The great fuel rip off briefly exposed by Victoria’s Libertarians – www.cairnsnews.org
Victorian Libertarian lead Senate candidate Jordan Dittloff.

IMAGINE the increase in disposable income if Australians paid only for the fuel at their weekly petrol station stops.

But of course it’s a pipe dream as vehicle-owning Australians have become tax slaves of big government and their corporate partners in crime.

In Cranbourne West, Victoria, this week, the dream of tax-free fuel and freedom came true, but only for an hour. Prices fell to just under a dollar, their lowest since 2016, after members of the state’s Libertarian Party paid what would normally be grabbed by Canberra Corp.

Organising the stunt were Southeastern Metropolitan MP David Limbrick, Jordan Dittloff, the party’s senate candidate and the APCO petrol station on the Hall Road’s corner with the Western Port Freeway.

The promotion only lasted for an hour between 10am and 11am, and motorists were quick to line up outside the premises, jamming up the turning lane from the intersection.

Limbrick and Dittloff wanted to demonstrate the extent of the growing government grab for money of everyday Australians at the petrol pumps.

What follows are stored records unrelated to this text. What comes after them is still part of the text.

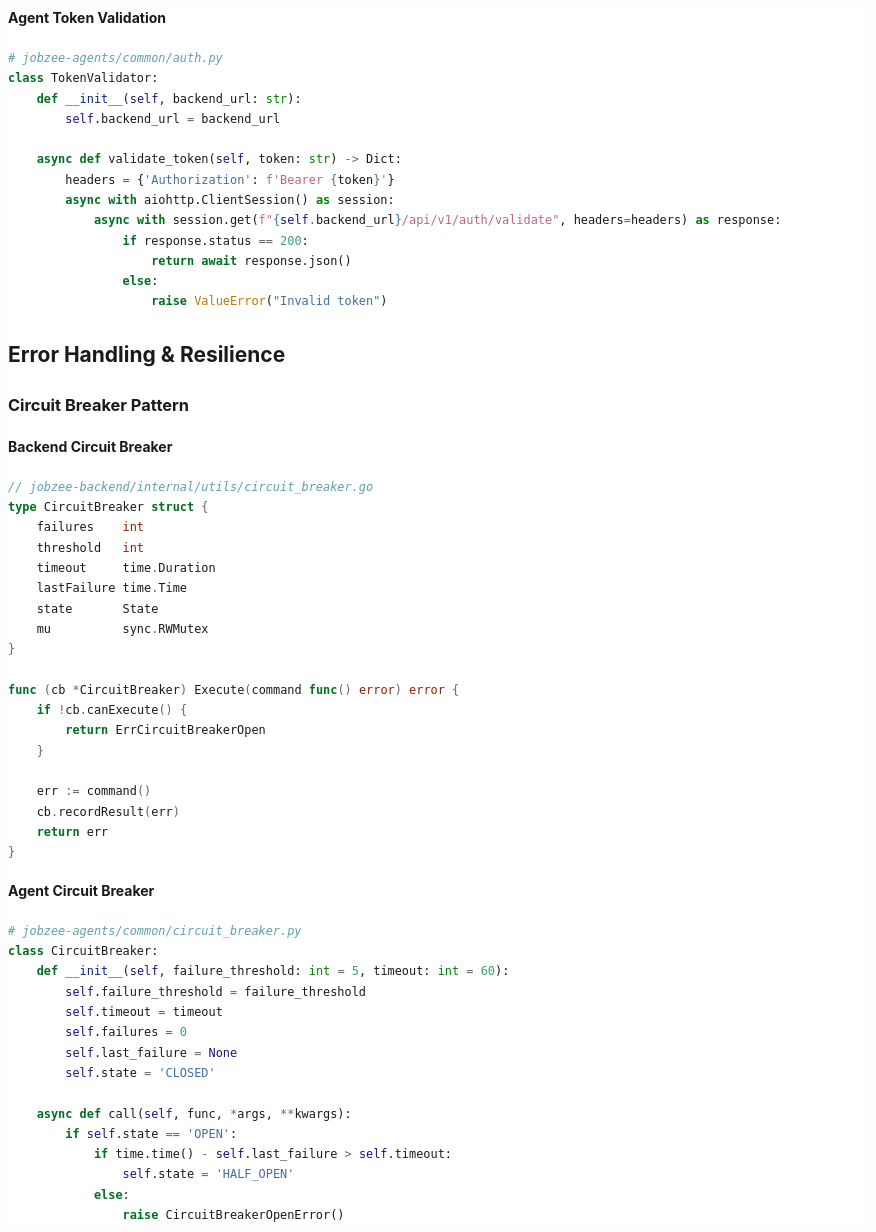 #### Agent Token Validation

```python
# jobzee-agents/common/auth.py
class TokenValidator:
    def __init__(self, backend_url: str):
        self.backend_url = backend_url

    async def validate_token(self, token: str) -> Dict:
        headers = {'Authorization': f'Bearer {token}'}
        async with aiohttp.ClientSession() as session:
            async with session.get(f"{self.backend_url}/api/v1/auth/validate", headers=headers) as response:
                if response.status == 200:
                    return await response.json()
                else:
                    raise ValueError("Invalid token")
```

## Error Handling & Resilience

### Circuit Breaker Pattern

#### Backend Circuit Breaker

```go
// jobzee-backend/internal/utils/circuit_breaker.go
type CircuitBreaker struct {
    failures    int
    threshold   int
    timeout     time.Duration
    lastFailure time.Time
    state       State
    mu          sync.RWMutex
}

func (cb *CircuitBreaker) Execute(command func() error) error {
    if !cb.canExecute() {
        return ErrCircuitBreakerOpen
    }

    err := command()
    cb.recordResult(err)
    return err
}
```

#### Agent Circuit Breaker

```python
# jobzee-agents/common/circuit_breaker.py
class CircuitBreaker:
    def __init__(self, failure_threshold: int = 5, timeout: int = 60):
        self.failure_threshold = failure_threshold
        self.timeout = timeout
        self.failures = 0
        self.last_failure = None
        self.state = 'CLOSED'

    async def call(self, func, *args, **kwargs):
        if self.state == 'OPEN':
            if time.time() - self.last_failure > self.timeout:
                self.state = 'HALF_OPEN'
            else:
                raise CircuitBreakerOpenError()
```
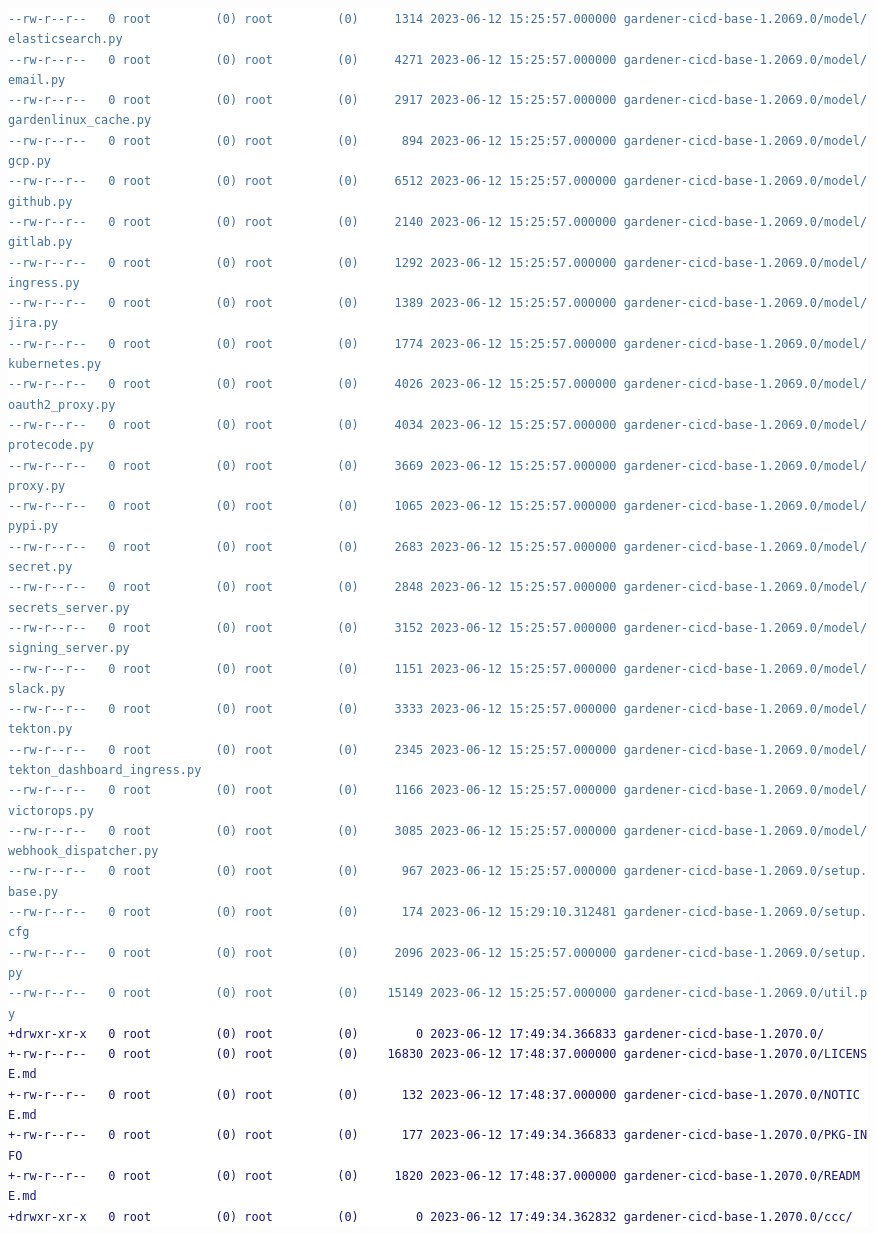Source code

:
 ```diff
--rw-r--r--   0 root         (0) root         (0)     1314 2023-06-12 15:25:57.000000 gardener-cicd-base-1.2069.0/model/elasticsearch.py
--rw-r--r--   0 root         (0) root         (0)     4271 2023-06-12 15:25:57.000000 gardener-cicd-base-1.2069.0/model/email.py
--rw-r--r--   0 root         (0) root         (0)     2917 2023-06-12 15:25:57.000000 gardener-cicd-base-1.2069.0/model/gardenlinux_cache.py
--rw-r--r--   0 root         (0) root         (0)      894 2023-06-12 15:25:57.000000 gardener-cicd-base-1.2069.0/model/gcp.py
--rw-r--r--   0 root         (0) root         (0)     6512 2023-06-12 15:25:57.000000 gardener-cicd-base-1.2069.0/model/github.py
--rw-r--r--   0 root         (0) root         (0)     2140 2023-06-12 15:25:57.000000 gardener-cicd-base-1.2069.0/model/gitlab.py
--rw-r--r--   0 root         (0) root         (0)     1292 2023-06-12 15:25:57.000000 gardener-cicd-base-1.2069.0/model/ingress.py
--rw-r--r--   0 root         (0) root         (0)     1389 2023-06-12 15:25:57.000000 gardener-cicd-base-1.2069.0/model/jira.py
--rw-r--r--   0 root         (0) root         (0)     1774 2023-06-12 15:25:57.000000 gardener-cicd-base-1.2069.0/model/kubernetes.py
--rw-r--r--   0 root         (0) root         (0)     4026 2023-06-12 15:25:57.000000 gardener-cicd-base-1.2069.0/model/oauth2_proxy.py
--rw-r--r--   0 root         (0) root         (0)     4034 2023-06-12 15:25:57.000000 gardener-cicd-base-1.2069.0/model/protecode.py
--rw-r--r--   0 root         (0) root         (0)     3669 2023-06-12 15:25:57.000000 gardener-cicd-base-1.2069.0/model/proxy.py
--rw-r--r--   0 root         (0) root         (0)     1065 2023-06-12 15:25:57.000000 gardener-cicd-base-1.2069.0/model/pypi.py
--rw-r--r--   0 root         (0) root         (0)     2683 2023-06-12 15:25:57.000000 gardener-cicd-base-1.2069.0/model/secret.py
--rw-r--r--   0 root         (0) root         (0)     2848 2023-06-12 15:25:57.000000 gardener-cicd-base-1.2069.0/model/secrets_server.py
--rw-r--r--   0 root         (0) root         (0)     3152 2023-06-12 15:25:57.000000 gardener-cicd-base-1.2069.0/model/signing_server.py
--rw-r--r--   0 root         (0) root         (0)     1151 2023-06-12 15:25:57.000000 gardener-cicd-base-1.2069.0/model/slack.py
--rw-r--r--   0 root         (0) root         (0)     3333 2023-06-12 15:25:57.000000 gardener-cicd-base-1.2069.0/model/tekton.py
--rw-r--r--   0 root         (0) root         (0)     2345 2023-06-12 15:25:57.000000 gardener-cicd-base-1.2069.0/model/tekton_dashboard_ingress.py
--rw-r--r--   0 root         (0) root         (0)     1166 2023-06-12 15:25:57.000000 gardener-cicd-base-1.2069.0/model/victorops.py
--rw-r--r--   0 root         (0) root         (0)     3085 2023-06-12 15:25:57.000000 gardener-cicd-base-1.2069.0/model/webhook_dispatcher.py
--rw-r--r--   0 root         (0) root         (0)      967 2023-06-12 15:25:57.000000 gardener-cicd-base-1.2069.0/setup.base.py
--rw-r--r--   0 root         (0) root         (0)      174 2023-06-12 15:29:10.312481 gardener-cicd-base-1.2069.0/setup.cfg
--rw-r--r--   0 root         (0) root         (0)     2096 2023-06-12 15:25:57.000000 gardener-cicd-base-1.2069.0/setup.py
--rw-r--r--   0 root         (0) root         (0)    15149 2023-06-12 15:25:57.000000 gardener-cicd-base-1.2069.0/util.py
+drwxr-xr-x   0 root         (0) root         (0)        0 2023-06-12 17:49:34.366833 gardener-cicd-base-1.2070.0/
+-rw-r--r--   0 root         (0) root         (0)    16830 2023-06-12 17:48:37.000000 gardener-cicd-base-1.2070.0/LICENSE.md
+-rw-r--r--   0 root         (0) root         (0)      132 2023-06-12 17:48:37.000000 gardener-cicd-base-1.2070.0/NOTICE.md
+-rw-r--r--   0 root         (0) root         (0)      177 2023-06-12 17:49:34.366833 gardener-cicd-base-1.2070.0/PKG-INFO
+-rw-r--r--   0 root         (0) root         (0)     1820 2023-06-12 17:48:37.000000 gardener-cicd-base-1.2070.0/README.md
+drwxr-xr-x   0 root         (0) root         (0)        0 2023-06-12 17:49:34.362832 gardener-cicd-base-1.2070.0/ccc/
```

They said the price slashing just a small example of the impact it could have on everyday people’s lives.

“Fuel excise is about 30 per cent, and we are also paying GST on top of that, so we’re getting slugged with that double tax,” said Dittloff. “Libertarians say that out of the $15 billion a year that gets taxed for fuel excise, only about $10 billion of that goes on roads, so you’re getting a lot of overflows and the government’s pocketing a lot of extra change.”

Prices minus the fuel excise and GST were 99.9 cents a litre for unleaded, 95.9c for e10, 111.9 for diesel and 69.4c for L.P. gas. “Whatever it is that saves us money, it’s great and I do hope this happens in the long term, but for now it’s good,” a motorist told the Dandenong Star Journal.

Officially, the fuel excise is a tax on fuel consumption and contributes to the Federal Government’s general revenue rather than being specifically allocated for road funding or other similar infrastructures.

The Australian Automobile Association says the current rate of the excise is at 50.6c a litre, and over the decade to 2022-2023, only 57% of this excise was reinvested in land transport projects.

Specifically in 2023-2024, Australian motorists paid $15.71 billion in fuel excise, and are expected to pay $67.6 billion over the four years until 2026-2027, as cited from the 2023 October Federal budget.

The Libertarians believe the $15 billion can be cut down by defunding the Australian Broadcasting Corporation (ABC), getting rid of the eSafety Commissioner, the Federal Department of Education and lots of other bureaucratic duplication and overlap.

The Libertarian program to prune the bloated, self-serving Govcorp is basically what President-elect Donald Trump is planning in the US, and the resistance is no less furious in Washington DC than it would be in Canberra.

“The government spends $10 billion without really breaking a stride, so we can absolutely find savings without making a difference to people’s lives,” Dittloff said. The Libertarians believe media can best be delivered by private media companies while education should be managed at a state level.

“Going back 20 years now and basically what this shows is that people are really struggling, cost-of-living is something a lot of politicians like to say, but nobody’s actually putting the money where their mouth is and doing anything about it,” Dittloff said.

“If the government were serious about actually helping people out on the cost-of-living, they’d be doing things like what we’re doing today – and they did during Covid, for six months the excise was gone.” He said Australia did not have a cost-of-living crisis, it has a cost-of-government crisis.